Busyness is an anti-change agent

Words can’t really express what a profound conversation we had last week in the community conversation about busyness, co-hosted with Rowan Gray. The session was aimed at exploring the connection between busyness, non-busyness and change through an experiment using movement.

The nature of experiential and experimental work makes it hard to summarise the session, so I am sharing some of the insights and questions that arose through the conversation in the hope they might spark your curiosity about busyness, your relationship to busyness and the connection to change.

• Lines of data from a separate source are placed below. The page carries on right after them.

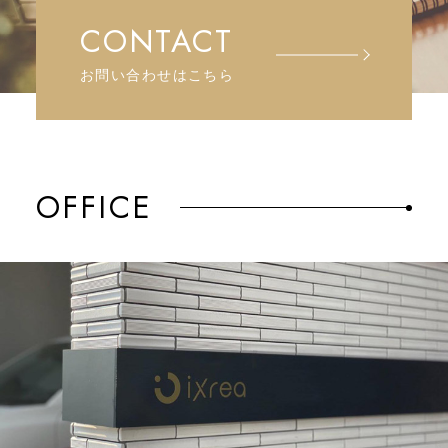
CONTACT
お問い合わせはこちら
OFFICE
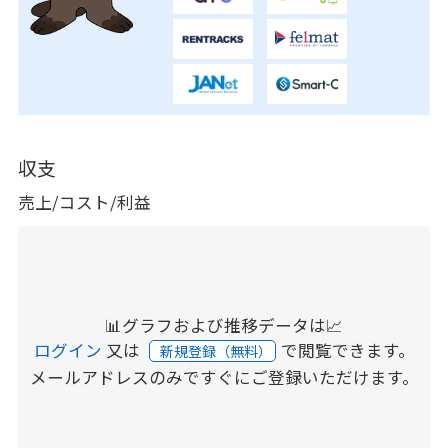
収支
売上/コスト/利益
📊グラフおよび推移データは📈
ログイン
又は
で閲覧できます。
新規登録（無料）
メールアドレスのみですぐにご登録いただけます。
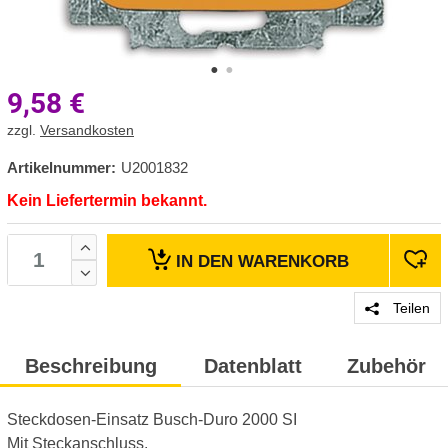
9,58
€
zzgl.
Versandkosten
Artikelnummer:
U2001832
Kein Liefertermin bekannt.
IN DEN
WARENKORB
Teilen
Beschreibung
Datenblatt
Zubehör
Steckdosen-Einsatz Busch-Duro 2000 SI
Mit Steckanschluss.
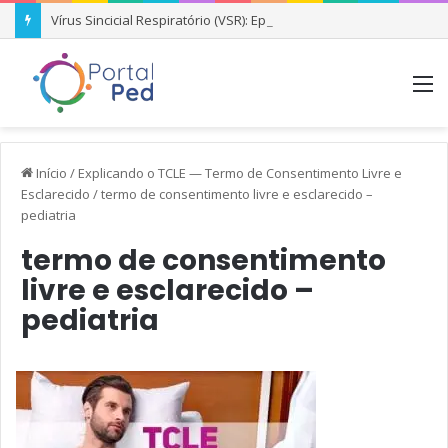
Vírus Sincicial Respiratório (VSR): Epidemiologia, Prevenção e Condutas Clínicas
M
Início
/
Explicando o TCLE — Termo de Consentimento Livre e
Esclarecido
/
termo de consentimento livre e esclarecido –
pediatria
termo de consentimento
livre e esclarecido –
pediatria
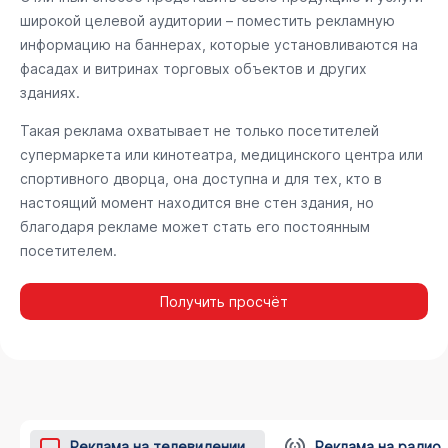
широкой целевой аудитории – поместить рекламную
информацию на баннерах, которые установливаются на
фасадах и витринах торговых объектов и других
зданиях.
Такая реклама охватывает не только посетителей
супермаркета или кинотеатра, медицинского центра или
спортивного дворца, она доступна и для тех, кто в
настоящий момент находится вне стен здания, но
благодаря рекламе может стать его постоянным
посетителем.
Получить просчёт
Реклама на телевидении
Реклама на радио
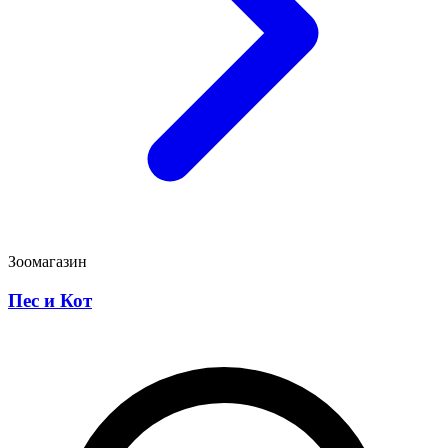
Зоомагазин
Пес и Кот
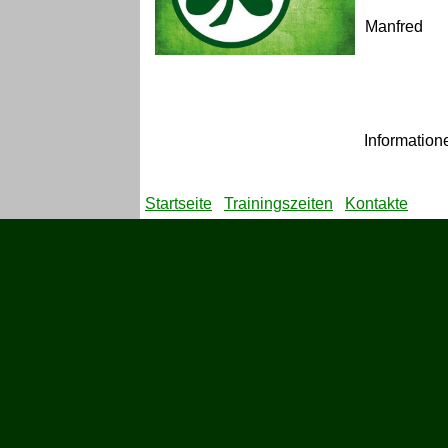
Manfred
Informatione
Startseite
Trainingszeiten
Kontakte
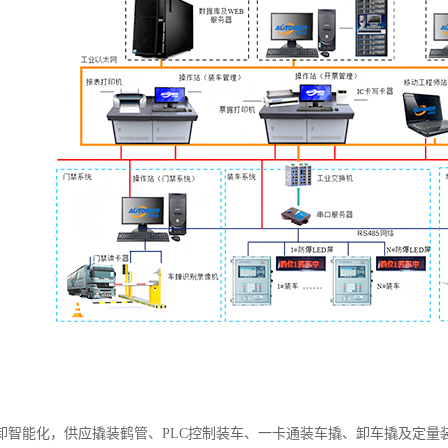
卸智能化，供应撬装鹤管、PLC控制装车、一卡通装车撬、卸车撬及定量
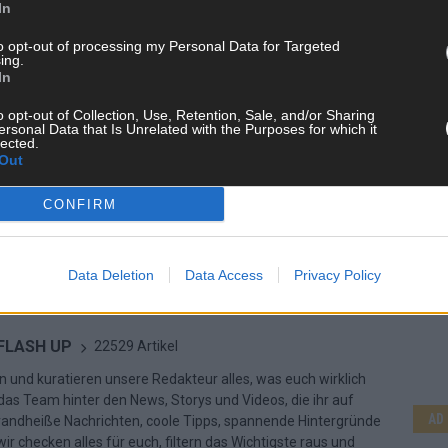
In
to opt-out of processing my Personal Data for Targeted
ing.
In
o opt-out of Collection, Use, Retention, Sale, and/or Sharing
ersonal Data that Is Unrelated with the Purposes for which it
lected.
Out
CONFIRM
Data Deletion
Data Access
Privacy Policy
CH
 FLASH UP
22529 Artikel
n und kuratieren unsere Redakteur alles, was euch wirklich
d das Team hinter den News, Storys und Videos, die ihr auf
AD
randheiße Nachrichten, coole Tipps, spannende Hintergründe
ir checken alles für euch, filtern das Wichtigste raus und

having a great deal to do.

“he had been too busy to enjoy himself”

Opposite: idle

  • How does busyness serve us? – money, status, being seen to be busy, keeping organised, keeping feelings we don’t want to feel at bay.
  • How does busyness limit us? – it exhausts us, exhaustion is a defence against change, focus on doing instead of being.
  • How does keeping ourselves busy keep us from connecting with what we really want? Realising our full power is scary.
  • Would I be so busy if no one was watching?
  • If too busy and not busy enough are ends of a polarity, how to I recognise when I am at the end points? And how do I maintain the dynamic balance?
  • Burnout is a systemic issue, and being ok with being busy all the time is one of the myths that is part of this. What other organisational myths are we buying into?
  • What happens when we are not busy enough? Shame, disconnect, withdrawal, don’t know what to do, not stepping onto our full power.
  • We can’t entertain anything different without S-P-A-C-E to entertain what might be different, and that is scary – not being busy is an act of courage! And yet, when we make space to not be busy, we gain clarity and perspective that is not possible in the rush of being busy.